_What you are asked to do:_
Change "myFeature" to "buildPart" throughout the listing below, leaving everything else unchanged. Omit the pictures from your answer.
-- START OF Entries --
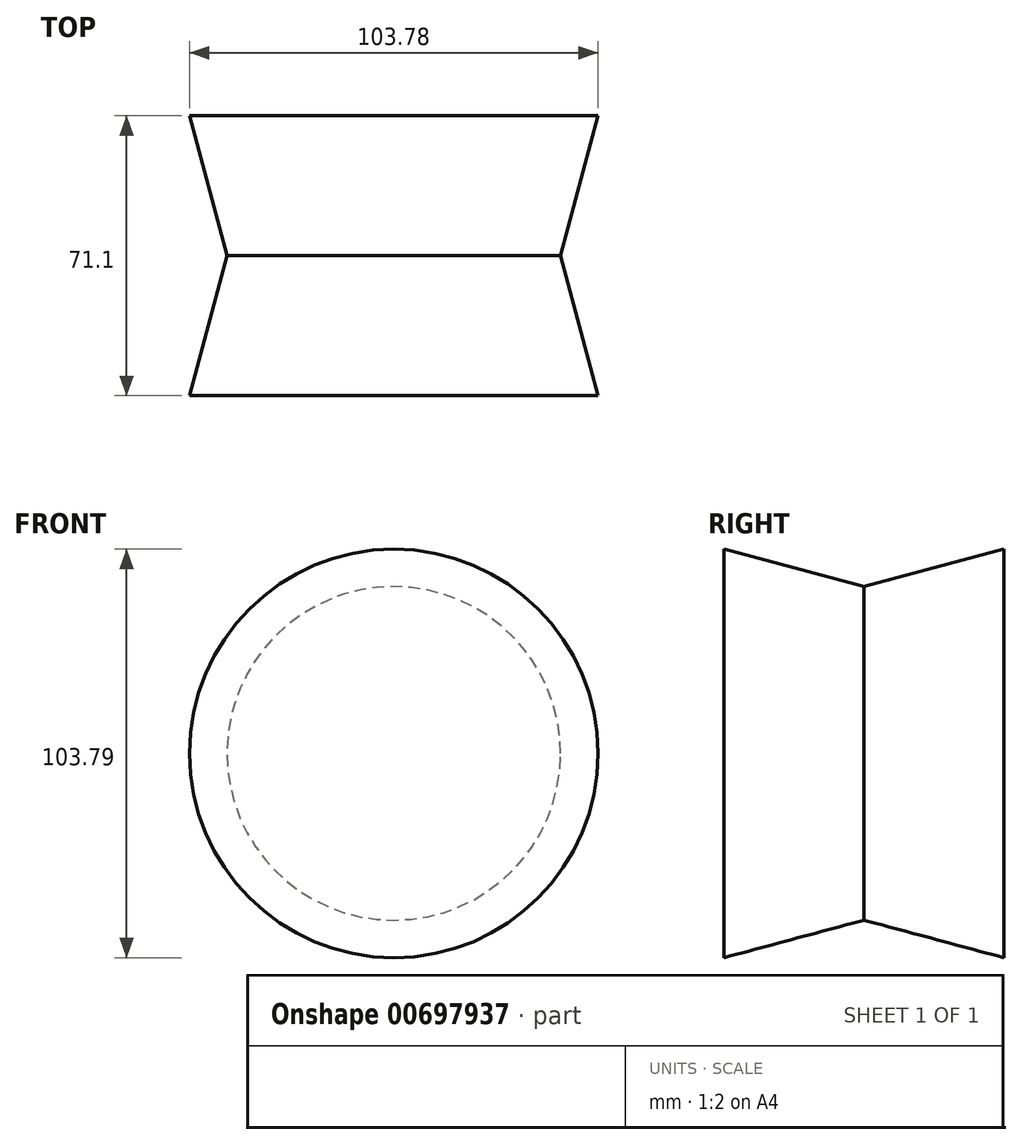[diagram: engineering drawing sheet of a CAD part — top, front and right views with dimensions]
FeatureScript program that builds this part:
annotation { "Feature Type Name" : "Feature", "Feature Type Description" : "" }
export const myFeature = defineFeature(function(context is Context, id is Id, definition is map)
    precondition{}
    {
        {
            var Q0;
            Q0=qCreatedBy(makeId("Front.planeOp"),FACE);
            var sketch = newSketch(context, id + "F0", { "sketchPlane" : qUnion([Q0])});
            skCircle(sketch, "E0", {"center": v(-42.1, -4.75) * mm, "radius": 42.37 * mm});
            skPoint(sketch, "E0.first.point", {"position": v(-37.12, 37.33) * mm});
            skPoint(sketch, "E0.second.point", {"position": v(0.23, -3.05) * mm});
            skPoint(sketch, "E0.third.point", {"position": v(0, 0) * mm});
            skSolve(sketch);
        }
        {
            var Q0;
            Q0=makeQuery(id+"F0.imprint","IMPRINT",FACE,{"disambiguationData":[TD([[makeQuery(id+"F0.imprint","IMPRINT",EDGE,{"derivedFrom":sQuery(id+"F0.wireOp",EDGE,"E0")}),1.0]])]});
            extrude(context, id + "F1", {"entities" : qUnion([Q0]), "endBound" : BoundingType.SYMMETRIC, "depth" : 71.1 * mm, "offsetDistance" : 25 * mm, "hasDraft" : true, "draftAngle" : 15 * degree, "hasSecondDirection" : true, "secondDirectionOppositeDirection" : true, "secondDirectionDepth" : 25 * mm});
        }
    });
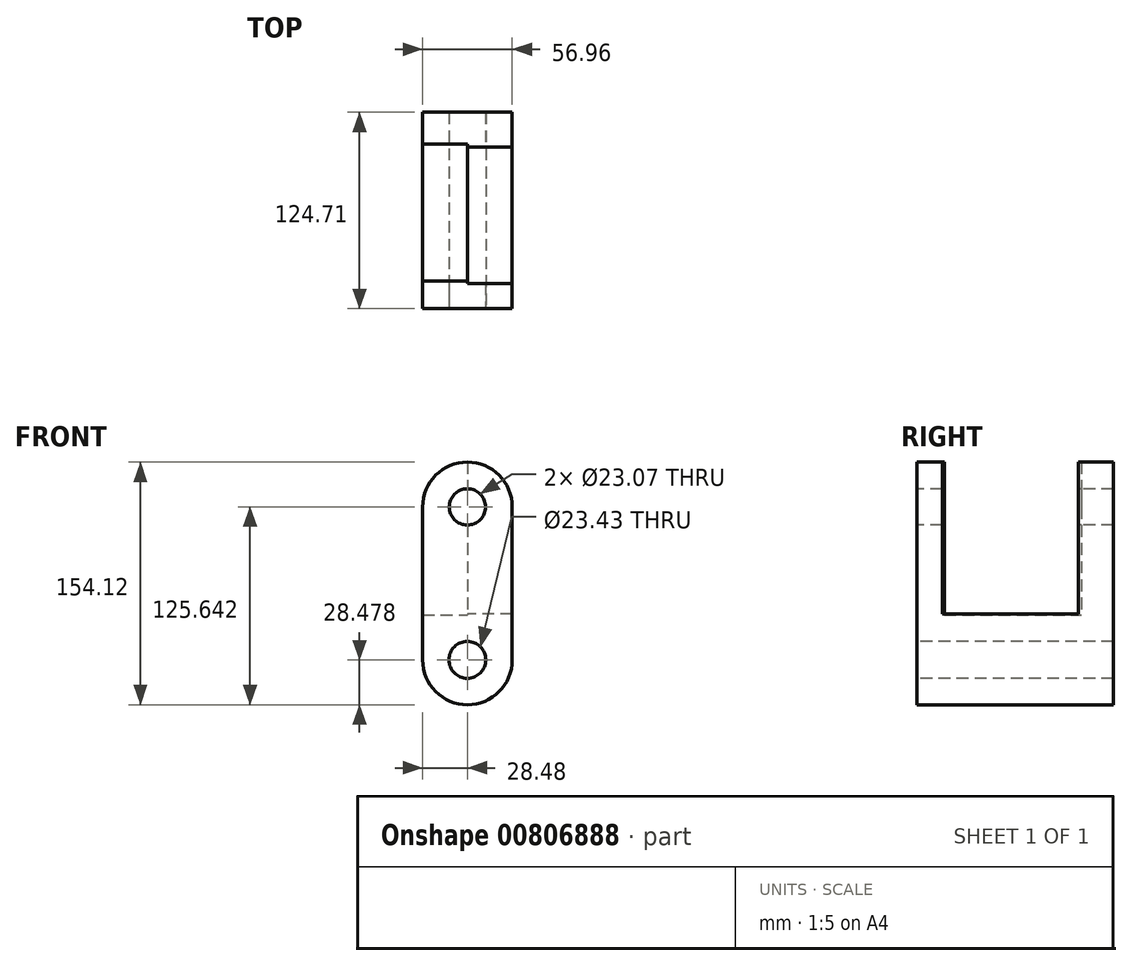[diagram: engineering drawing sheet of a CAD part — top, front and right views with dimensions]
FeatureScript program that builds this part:
annotation { "Feature Type Name" : "Feature", "Feature Type Description" : "" }
export const myFeature = defineFeature(function(context is Context, id is Id, definition is map)
    precondition{}
    {
        {
            var Q0;
            Q0=qCreatedBy(makeId("Front.planeOp"),FACE);
            var sketch = newSketch(context, id + "F0", { "sketchPlane" : qUnion([Q0])});
            skLineSegment(sketch, "E0.left", {"start": v(28.48, -48.58) * mm, "end": v(28.48, 48.58) * mm});
            skLineSegment(sketch, "E0.right", {"start": v(-28.48, -48.58) * mm, "end": v(-28.48, 48.58) * mm});
            skPoint(sketch, "E0.middle", {"position": v(0, 0) * mm});
            skArc(sketch, "E1", {"start": v(28.48, 48.58) * mm, "mid": v(0, 77.06) * mm, "end": v(-28.48, 48.58) * mm});
            skArc(sketch, "E2", {"start": v(-28.48, -48.58) * mm, "mid": v(0, -77.06) * mm, "end": v(28.48, -48.58) * mm});
            skCircle(sketch, "E3", {"center": v(0, 48.58) * mm, "radius": 11.54 * mm});
            skCircle(sketch, "E4", {"center": v(0, -48.58) * mm, "radius": 11.71 * mm});
            skSolve(sketch);
        }
        {
            var Q0;
            Q0=makeQuery(id+"F0.imprint","IMPRINT",FACE,{"disambiguationData":[TD([[makeQuery(id+"F0.imprint","IMPRINT",EDGE,{"derivedFrom":sQuery(id+"F0.wireOp",EDGE,"E0.left")}),1.0]])]});
            extrude(context, id + "F1", {"entities" : qUnion([Q0]), "oppositeDirection" : true, "depth" : 124.7 * mm, "offsetDistance" : 25.4 * mm});
        }
        {
            var Q0;
            Q0=qCreatedBy(makeId("Right.planeOp"),FACE);
            var sketch = newSketch(context, id + "F2", { "sketchPlane" : qUnion([Q0])});
            skLineSegment(sketch, "E5.bottom", {"start": v(17.41, 77.19) * mm, "end": v(104.43, 77.19) * mm});
            skLineSegment(sketch, "E5.top", {"start": v(17.41, -20.13) * mm, "end": v(104.43, -20.13) * mm});
            skLineSegment(sketch, "E5.left", {"start": v(17.41, 77.19) * mm, "end": v(17.41, -20.13) * mm});
            skLineSegment(sketch, "E5.right", {"start": v(104.43, 77.19) * mm, "end": v(104.43, -20.13) * mm});
            skSolve(sketch);
        }
        {
            var Q0;
            Q0 = qSketchRegion(id + "F2", true);
            extrude(context, id + "F3", {"entities" : qUnion([Q0]), "operationType" : NewBodyOperationType.REMOVE, "endBound" : BoundingType.THROUGH_ALL, "oppositeDirection" : true, "depth" : 25.4 * mm, "offsetDistance" : 25.4 * mm});
        }
        {
            var Q0;
            Q0=qCreatedBy(makeId("Right.planeOp"),FACE);
            var sketch = newSketch(context, id + "F4", { "sketchPlane" : qUnion([Q0])});
            skLineSegment(sketch, "E6.bottom", {"start": v(102.7, 77.73) * mm, "end": v(16.06, 77.73) * mm});
            skLineSegment(sketch, "E6.top", {"start": v(102.7, -19.4) * mm, "end": v(16.06, -19.4) * mm});
            skLineSegment(sketch, "E6.left", {"start": v(102.7, 77.73) * mm, "end": v(102.7, -19.4) * mm});
            skLineSegment(sketch, "E6.right", {"start": v(16.06, 77.73) * mm, "end": v(16.06, -19.4) * mm});
            skSolve(sketch);
        }
        {
            var Q0;
            Q0 = qSketchRegion(id + "F4", true);
            extrude(context, id + "F5", {"entities" : qUnion([Q0]), "operationType" : NewBodyOperationType.REMOVE, "endBound" : BoundingType.THROUGH_ALL, "depth" : 25.4 * mm, "offsetDistance" : 25.4 * mm});
        }
    });
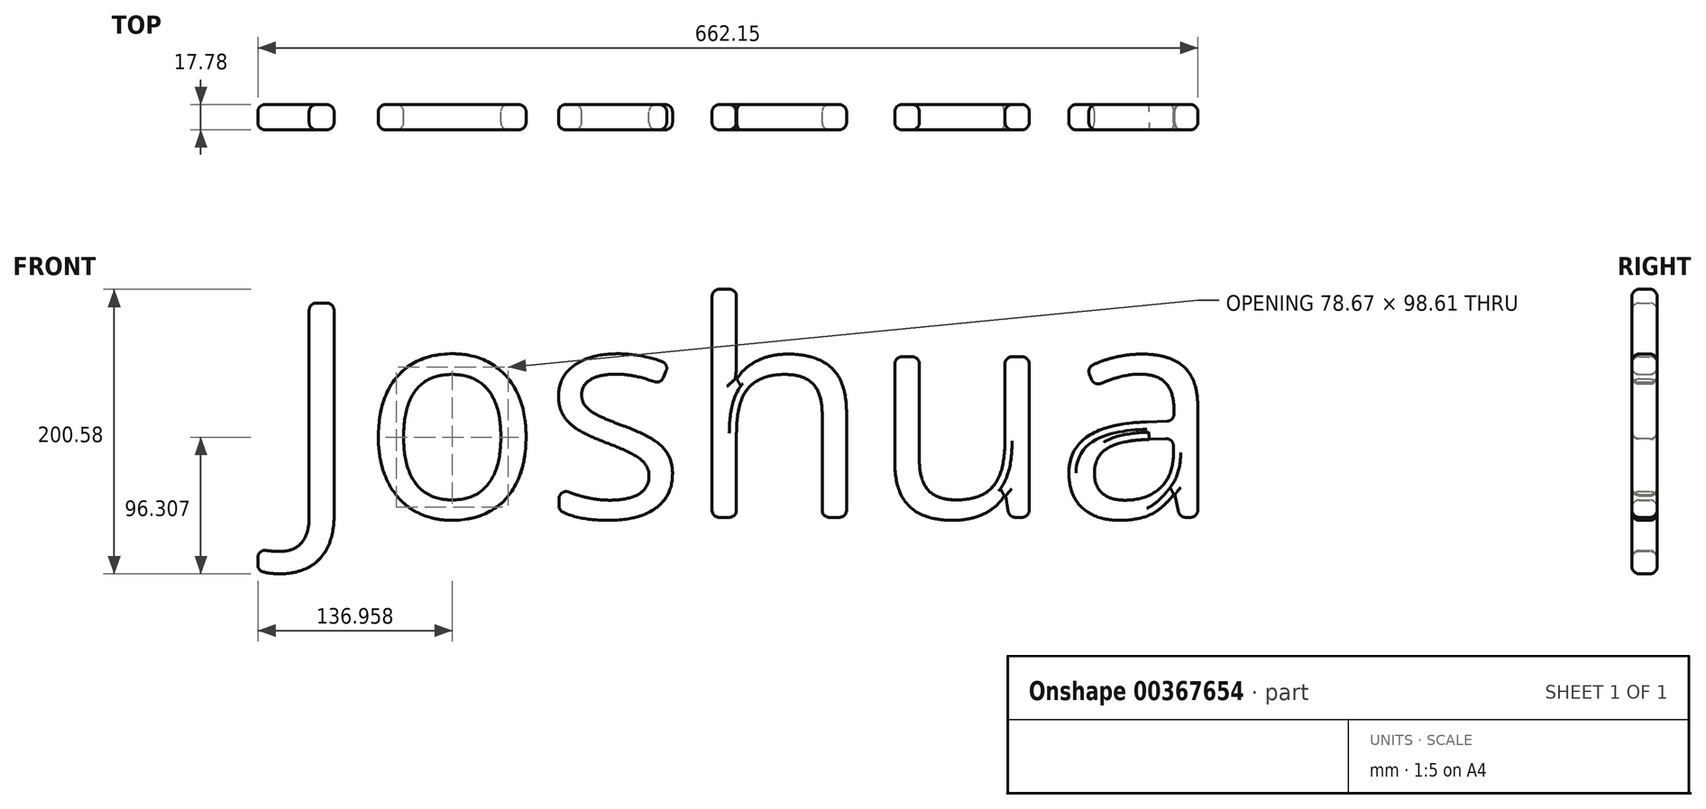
-- END OF Entries --
_Solution below:_
[diagram: engineering drawing sheet of a CAD part — top, front and right views with dimensions]
FeatureScript program that builds this part:
annotation { "Feature Type Name" : "Feature", "Feature Type Description" : "" }
export const buildPart = defineFeature(function(context is Context, id is Id, definition is map)
    precondition{}
    {
        {
            var Q0;
            Q0=qCreatedBy(makeId("Front.planeOp"),FACE);
            var sketch = newSketch(context, id + "F0", { "sketchPlane" : qUnion([Q0])});
            skCircle(sketch, "E0", {"center": v(-42.1, -4.75) * mm, "radius": 42.37 * mm});
            skPoint(sketch, "E0.first.point", {"position": v(-37.12, 37.33) * mm});
            skPoint(sketch, "E0.second.point", {"position": v(0.23, -3.05) * mm});
            skPoint(sketch, "E0.third.point", {"position": v(0, 0) * mm});
            skSolve(sketch);
        }
        {
            var Q0;
            Q0=makeQuery(id+"F0.imprint","IMPRINT",FACE,{"disambiguationData":[TD([[makeQuery(id+"F0.imprint","IMPRINT",EDGE,{"derivedFrom":sQuery(id+"F0.wireOp",EDGE,"E0")}),1.0]])]});
            extrude(context, id + "F1", {"entities" : qUnion([Q0]), "endBound" : BoundingType.SYMMETRIC, "depth" : 71.1 * mm, "offsetDistance" : 25 * mm, "hasDraft" : true, "draftAngle" : 15 * degree, "hasSecondDirection" : true, "secondDirectionOppositeDirection" : true, "secondDirectionDepth" : 25 * mm});
        }
    });
[diagram: engineering drawing sheet of a CAD part — top, front and right views with dimensions]
FeatureScript program that builds this part:
annotation { "Feature Type Name" : "Feature", "Feature Type Description" : "" }
export const buildPart = defineFeature(function(context is Context, id is Id, definition is map)
    precondition{}
    {
        {
            var Q0;
            Q0=qCreatedBy(makeId("Front.planeOp"),FACE);
            var sketch = newSketch(context, id + "F0", { "sketchPlane" : qUnion([Q0])});
            skLineSegment(sketch, "E0.left", {"start": v(28.48, -48.58) * mm, "end": v(28.48, 48.58) * mm});
            skLineSegment(sketch, "E0.right", {"start": v(-28.48, -48.58) * mm, "end": v(-28.48, 48.58) * mm});
            skPoint(sketch, "E0.middle", {"position": v(0, 0) * mm});
            skArc(sketch, "E1", {"start": v(28.48, 48.58) * mm, "mid": v(0, 77.06) * mm, "end": v(-28.48, 48.58) * mm});
            skArc(sketch, "E2", {"start": v(-28.48, -48.58) * mm, "mid": v(0, -77.06) * mm, "end": v(28.48, -48.58) * mm});
            skCircle(sketch, "E3", {"center": v(0, 48.58) * mm, "radius": 11.54 * mm});
            skCircle(sketch, "E4", {"center": v(0, -48.58) * mm, "radius": 11.71 * mm});
            skSolve(sketch);
        }
        {
            var Q0;
            Q0=makeQuery(id+"F0.imprint","IMPRINT",FACE,{"disambiguationData":[TD([[makeQuery(id+"F0.imprint","IMPRINT",EDGE,{"derivedFrom":sQuery(id+"F0.wireOp",EDGE,"E0.left")}),1.0]])]});
            extrude(context, id + "F1", {"entities" : qUnion([Q0]), "oppositeDirection" : true, "depth" : 124.7 * mm, "offsetDistance" : 25.4 * mm});
        }
        {
            var Q0;
            Q0=qCreatedBy(makeId("Right.planeOp"),FACE);
            var sketch = newSketch(context, id + "F2", { "sketchPlane" : qUnion([Q0])});
            skLineSegment(sketch, "E5.bottom", {"start": v(17.41, 77.19) * mm, "end": v(104.43, 77.19) * mm});
            skLineSegment(sketch, "E5.top", {"start": v(17.41, -20.13) * mm, "end": v(104.43, -20.13) * mm});
            skLineSegment(sketch, "E5.left", {"start": v(17.41, 77.19) * mm, "end": v(17.41, -20.13) * mm});
            skLineSegment(sketch, "E5.right", {"start": v(104.43, 77.19) * mm, "end": v(104.43, -20.13) * mm});
            skSolve(sketch);
        }
        {
            var Q0;
            Q0 = qSketchRegion(id + "F2", true);
            extrude(context, id + "F3", {"entities" : qUnion([Q0]), "operationType" : NewBodyOperationType.REMOVE, "endBound" : BoundingType.THROUGH_ALL, "oppositeDirection" : true, "depth" : 25.4 * mm, "offsetDistance" : 25.4 * mm});
        }
        {
            var Q0;
            Q0=qCreatedBy(makeId("Right.planeOp"),FACE);
            var sketch = newSketch(context, id + "F4", { "sketchPlane" : qUnion([Q0])});
            skLineSegment(sketch, "E6.bottom", {"start": v(102.7, 77.73) * mm, "end": v(16.06, 77.73) * mm});
            skLineSegment(sketch, "E6.top", {"start": v(102.7, -19.4) * mm, "end": v(16.06, -19.4) * mm});
            skLineSegment(sketch, "E6.left", {"start": v(102.7, 77.73) * mm, "end": v(102.7, -19.4) * mm});
            skLineSegment(sketch, "E6.right", {"start": v(16.06, 77.73) * mm, "end": v(16.06, -19.4) * mm});
            skSolve(sketch);
        }
        {
            var Q0;
            Q0 = qSketchRegion(id + "F4", true);
            extrude(context, id + "F5", {"entities" : qUnion([Q0]), "operationType" : NewBodyOperationType.REMOVE, "endBound" : BoundingType.THROUGH_ALL, "depth" : 25.4 * mm, "offsetDistance" : 25.4 * mm});
        }
    });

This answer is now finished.